I tried an activity called Stomp It, which is like a cross between DDR and Simon. As rhythmic music plays, lights scroll towards you on the floor in one of four directions, and you have to stomp the lights to the beat of the music. Each time you stomp correctly, a brick is added to a huge circular wall around you, so when time is up, you can see gaps in the wall where you missed a stomp.
I found myself playing this game again and again, just to make a complete wall. Then it occurred to me what a brilliant idea this was. You could SEE the result of your work, and the visual, instant “reward” made me want to keep trying to improve it.
It’s like building a wall in real life, or completing a race, or moving an object from one place to another. You feel more of a sense of accomplishment than if you just did two sets of jumping jacks. And the results that most people want, like six-pack abs or bikini-ready buns, are so slow in coming (if they come at all, given the way most of us eat) that people often get discouraged and give up.
People like getting a pat on the back, and it looks like YSFE is full of visual pats. I’m on my second day of playing this game, and I’ll be blogging about it little by little. Hopefully I’ll get results I can see in the mirror, but that’s a long way off, and I’m having fun building virtual walls in the meantime.

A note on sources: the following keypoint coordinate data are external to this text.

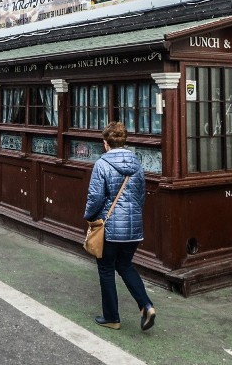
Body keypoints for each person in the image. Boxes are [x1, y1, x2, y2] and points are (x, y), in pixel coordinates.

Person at [83, 121, 156, 332]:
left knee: (106, 269)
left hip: (109, 228)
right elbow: (141, 196)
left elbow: (95, 197)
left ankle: (112, 317)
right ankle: (146, 305)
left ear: (106, 143)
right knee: (125, 265)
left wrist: (88, 216)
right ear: (124, 141)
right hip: (133, 229)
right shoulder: (137, 163)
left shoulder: (102, 164)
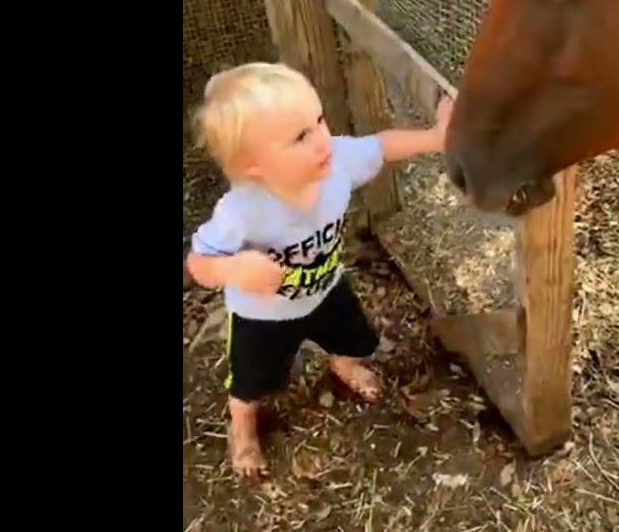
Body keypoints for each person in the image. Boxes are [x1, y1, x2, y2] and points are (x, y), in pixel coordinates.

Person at [185, 61, 452, 479]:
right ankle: (243, 430)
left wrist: (436, 137)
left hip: (327, 288)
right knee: (252, 382)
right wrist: (233, 269)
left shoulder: (336, 162)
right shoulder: (242, 211)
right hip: (263, 318)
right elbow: (199, 263)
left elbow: (381, 146)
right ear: (254, 165)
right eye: (300, 136)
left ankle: (342, 364)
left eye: (319, 119)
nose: (322, 139)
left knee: (352, 338)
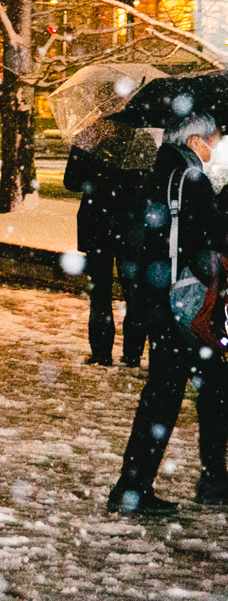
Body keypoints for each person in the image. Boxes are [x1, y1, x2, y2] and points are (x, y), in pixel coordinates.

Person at [109, 122, 228, 517]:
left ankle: (140, 484)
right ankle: (134, 486)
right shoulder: (189, 178)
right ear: (195, 140)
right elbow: (208, 237)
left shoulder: (163, 172)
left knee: (182, 390)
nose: (215, 148)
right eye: (213, 140)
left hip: (159, 299)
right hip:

Konami has announced the next DDR, DanceDanceRevolution II, and the biggest news, for me anyway, is that DOUBLES IS BACK! 😀
I love DDR doubles (playing on 2 mats, side by side) and was thrilled to see doubles offered in the workout modes of the last two PS2 DDR games, X and X2. But when DDR was introduced to Wii with Hottest Party, the lack of doubles cooled my enthusiasm, and as three more Wii games went by and no doubles, I figured it had gone the way of the original Xbox.
But my heart leaped when I saw the above screenshot on Konami’s DDRII page! I don’t know what songs the game will have, if they will also resurrect Edit mode, or what workout mode will be like (plenty of room for improvement there). But because of doubles, this is on my wish list. Domo arigato, Konami!

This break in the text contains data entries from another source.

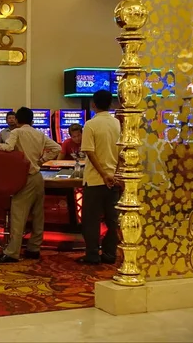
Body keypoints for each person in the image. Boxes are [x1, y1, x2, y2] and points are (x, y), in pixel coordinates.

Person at [0, 107, 61, 263]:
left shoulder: (17, 132)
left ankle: (12, 252)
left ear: (17, 120)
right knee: (38, 215)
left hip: (25, 177)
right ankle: (34, 248)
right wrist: (41, 161)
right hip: (37, 177)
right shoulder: (39, 134)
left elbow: (8, 148)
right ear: (31, 120)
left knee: (18, 215)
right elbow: (57, 148)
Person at [78, 89, 121, 265]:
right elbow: (123, 153)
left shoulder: (90, 124)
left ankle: (92, 255)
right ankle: (110, 254)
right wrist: (113, 174)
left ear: (93, 104)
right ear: (111, 104)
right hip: (115, 179)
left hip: (96, 180)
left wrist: (103, 174)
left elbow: (89, 151)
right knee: (113, 220)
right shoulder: (118, 124)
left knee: (91, 221)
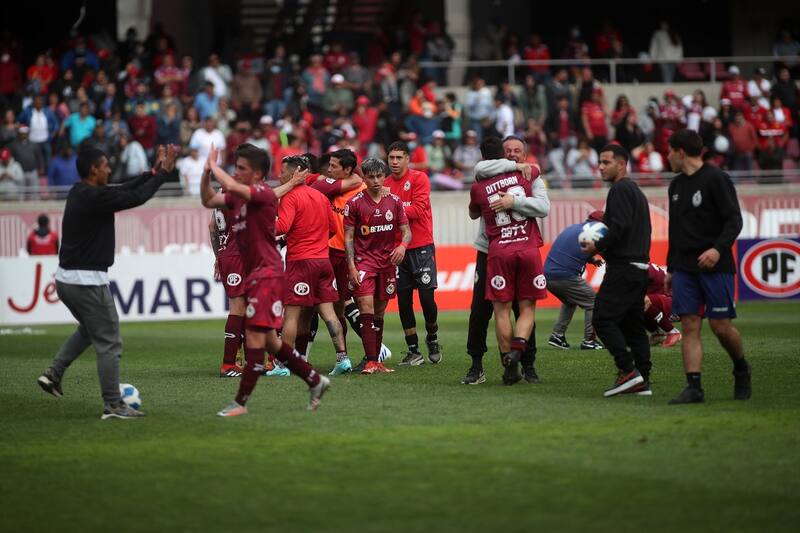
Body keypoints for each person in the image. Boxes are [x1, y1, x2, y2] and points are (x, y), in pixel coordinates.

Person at [36, 145, 178, 419]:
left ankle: (54, 373)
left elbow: (122, 188)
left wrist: (152, 172)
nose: (109, 169)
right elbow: (135, 197)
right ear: (93, 169)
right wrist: (163, 175)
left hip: (66, 281)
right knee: (110, 342)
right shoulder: (95, 198)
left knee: (90, 330)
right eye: (105, 165)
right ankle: (113, 404)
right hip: (86, 282)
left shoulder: (81, 191)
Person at [201, 143, 330, 416]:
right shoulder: (240, 197)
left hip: (267, 275)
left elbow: (232, 187)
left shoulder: (260, 193)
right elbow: (208, 200)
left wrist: (213, 166)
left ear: (258, 174)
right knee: (271, 341)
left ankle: (240, 402)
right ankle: (315, 381)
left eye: (242, 168)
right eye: (236, 168)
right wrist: (205, 174)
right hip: (254, 275)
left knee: (255, 338)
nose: (236, 172)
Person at [664, 129, 750, 404]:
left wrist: (717, 249)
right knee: (689, 325)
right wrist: (671, 268)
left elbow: (734, 220)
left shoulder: (716, 179)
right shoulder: (675, 186)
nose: (667, 157)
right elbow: (675, 230)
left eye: (669, 151)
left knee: (720, 326)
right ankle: (694, 387)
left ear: (680, 152)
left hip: (716, 266)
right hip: (684, 268)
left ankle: (741, 367)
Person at [463, 136, 548, 385]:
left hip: (501, 249)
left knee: (517, 308)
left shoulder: (527, 176)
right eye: (507, 150)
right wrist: (516, 168)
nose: (512, 154)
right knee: (481, 310)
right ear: (501, 154)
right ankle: (477, 364)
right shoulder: (514, 174)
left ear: (524, 155)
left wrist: (515, 201)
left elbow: (543, 208)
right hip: (490, 249)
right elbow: (482, 168)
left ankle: (527, 365)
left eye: (517, 151)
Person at [581, 144, 653, 397]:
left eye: (606, 162)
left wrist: (596, 246)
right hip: (639, 268)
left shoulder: (620, 189)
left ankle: (628, 371)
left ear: (621, 164)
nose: (600, 167)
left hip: (624, 267)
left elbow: (619, 227)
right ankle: (642, 380)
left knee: (602, 319)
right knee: (634, 327)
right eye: (599, 162)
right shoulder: (635, 191)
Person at [274, 155, 349, 375]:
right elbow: (333, 229)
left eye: (282, 172)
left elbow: (282, 227)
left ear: (294, 173)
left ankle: (282, 365)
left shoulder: (289, 196)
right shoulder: (320, 196)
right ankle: (342, 358)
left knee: (291, 315)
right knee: (330, 313)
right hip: (323, 261)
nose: (279, 175)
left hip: (301, 262)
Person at [344, 158, 412, 374]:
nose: (375, 181)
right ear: (364, 178)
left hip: (387, 264)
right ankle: (371, 360)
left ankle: (377, 361)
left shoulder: (395, 201)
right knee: (366, 307)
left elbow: (407, 231)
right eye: (371, 177)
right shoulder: (354, 203)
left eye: (379, 176)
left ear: (384, 177)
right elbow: (348, 237)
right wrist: (351, 266)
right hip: (363, 262)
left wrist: (402, 246)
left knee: (379, 313)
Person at [385, 141, 441, 365]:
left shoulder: (419, 179)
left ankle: (433, 337)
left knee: (427, 298)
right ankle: (413, 350)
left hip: (421, 245)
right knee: (404, 300)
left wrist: (390, 205)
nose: (395, 162)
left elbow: (417, 210)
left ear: (408, 159)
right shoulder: (385, 183)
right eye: (391, 158)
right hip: (397, 249)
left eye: (399, 157)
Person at [545, 211, 605, 351]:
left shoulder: (575, 228)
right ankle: (589, 340)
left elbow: (576, 247)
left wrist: (592, 260)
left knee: (570, 301)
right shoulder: (594, 232)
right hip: (565, 275)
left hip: (549, 275)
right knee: (594, 302)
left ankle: (557, 336)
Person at [644, 263, 682, 348]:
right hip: (667, 302)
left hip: (677, 305)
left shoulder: (638, 267)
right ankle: (657, 333)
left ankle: (672, 331)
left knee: (636, 300)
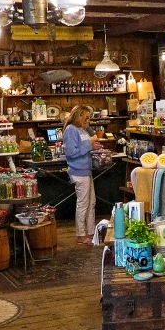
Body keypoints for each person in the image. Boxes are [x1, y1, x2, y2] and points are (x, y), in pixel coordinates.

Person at [63, 105, 101, 245]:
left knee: (91, 203)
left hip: (86, 170)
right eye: (85, 117)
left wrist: (94, 148)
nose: (87, 120)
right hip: (78, 171)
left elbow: (84, 148)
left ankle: (91, 232)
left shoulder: (82, 130)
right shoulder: (71, 130)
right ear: (78, 116)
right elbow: (71, 152)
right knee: (83, 203)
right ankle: (81, 234)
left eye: (88, 118)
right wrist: (90, 147)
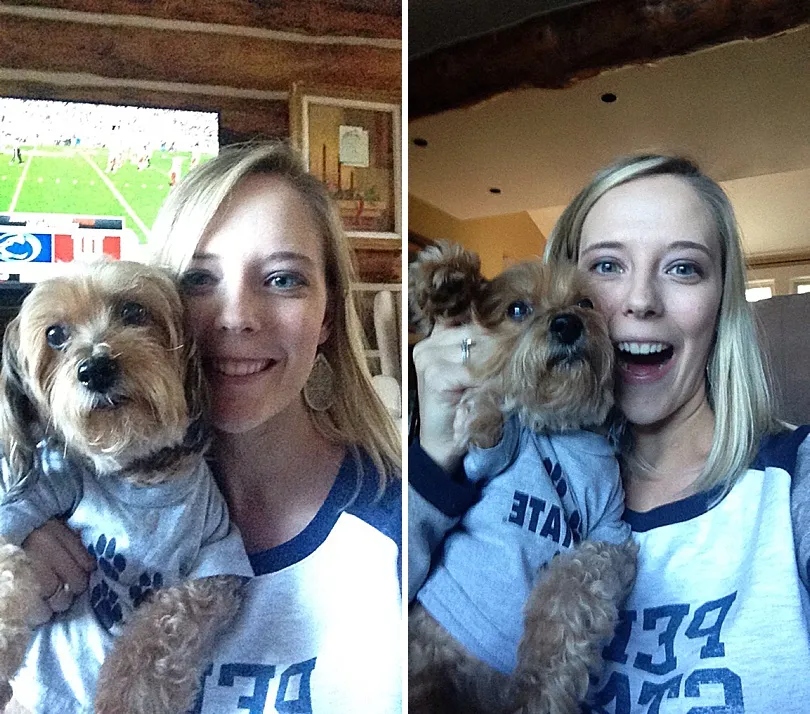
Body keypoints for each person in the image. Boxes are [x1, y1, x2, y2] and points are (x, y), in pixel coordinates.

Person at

A while back, I wrote a post about how you can get a fun and unique core workout using DDR. This time, we’re going to use the game as a fun little balancing exercise that you can do whenever you have a spare ten minutes, or just need to take an all-important break from sitting.
I got this idea while watching a “knee training” workout by Mark Verstegen, on the sportskool on-demand cable channel. I’m a big fan of Verstegen’s Core Performance book series, in which the theme is that your body moves as one integrated unit. Thus, if you’re having knee problems, it could be that your hips or other joints and muscles aren’t doing their jobs, and need to be retrained to take the load off your knees. The many hours of sitting that people do nowadays is causing not just obesity, but also tight hips and “lazy” glutes.

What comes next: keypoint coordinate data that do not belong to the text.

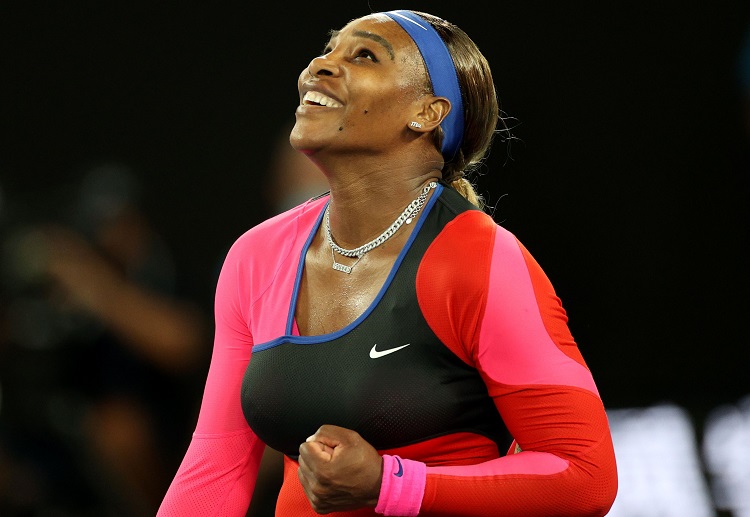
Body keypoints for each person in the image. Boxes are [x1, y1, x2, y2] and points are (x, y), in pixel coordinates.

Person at [158, 9, 618, 516]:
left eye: (364, 55)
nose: (318, 66)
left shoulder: (481, 259)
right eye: (328, 50)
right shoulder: (258, 256)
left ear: (427, 112)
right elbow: (215, 468)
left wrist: (391, 486)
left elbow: (585, 475)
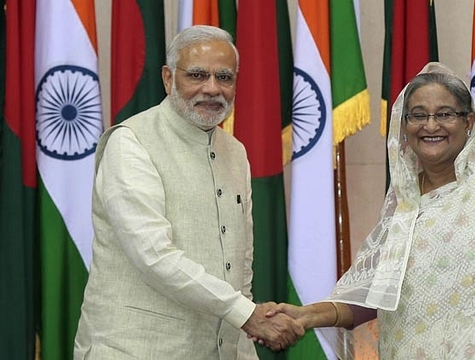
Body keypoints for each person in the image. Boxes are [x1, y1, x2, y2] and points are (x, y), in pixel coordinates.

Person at [267, 62, 475, 359]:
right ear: (405, 126)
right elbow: (378, 295)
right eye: (419, 115)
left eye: (445, 114)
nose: (431, 125)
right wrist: (307, 315)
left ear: (468, 122)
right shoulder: (404, 202)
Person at [74, 25, 303, 359]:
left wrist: (244, 343)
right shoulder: (131, 142)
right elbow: (153, 254)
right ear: (168, 78)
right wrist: (246, 314)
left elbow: (240, 264)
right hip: (134, 349)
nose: (212, 89)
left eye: (224, 78)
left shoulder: (235, 151)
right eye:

One exercise in Mark’s workout consisted of hopping back and forth over a line, without letting the other leg touch the ground, and another exercise consisted of hopping from one leg to the other, pausing for a second each time to get one’s balance. I thought, “that looks like a job for DDR!” So I tried it out on the Wii game DDR Hottest Party 3, after shutting off the jumps in the options menu. (This is on the main menu under Options and Individual Options. You might also want to turn on Cut to get rid of faster steps.)
I played Lessons 1, 2 and 3 – all beginner level songs, but just by making a “rule” that only one foot could touch the floor at any time, they became quite a challenge! Beginner songs are actually a little harder than “basic” songs when played this way, because they have fewer steps, causing you to have to balance on one leg longer.
This is a fun way to enjoy beginner-level songs (I like those “Lesson” songs) and if you have the PS2 or Xbox DDR games, you can use Edit Mode to craft a balancing workout for other songs as well.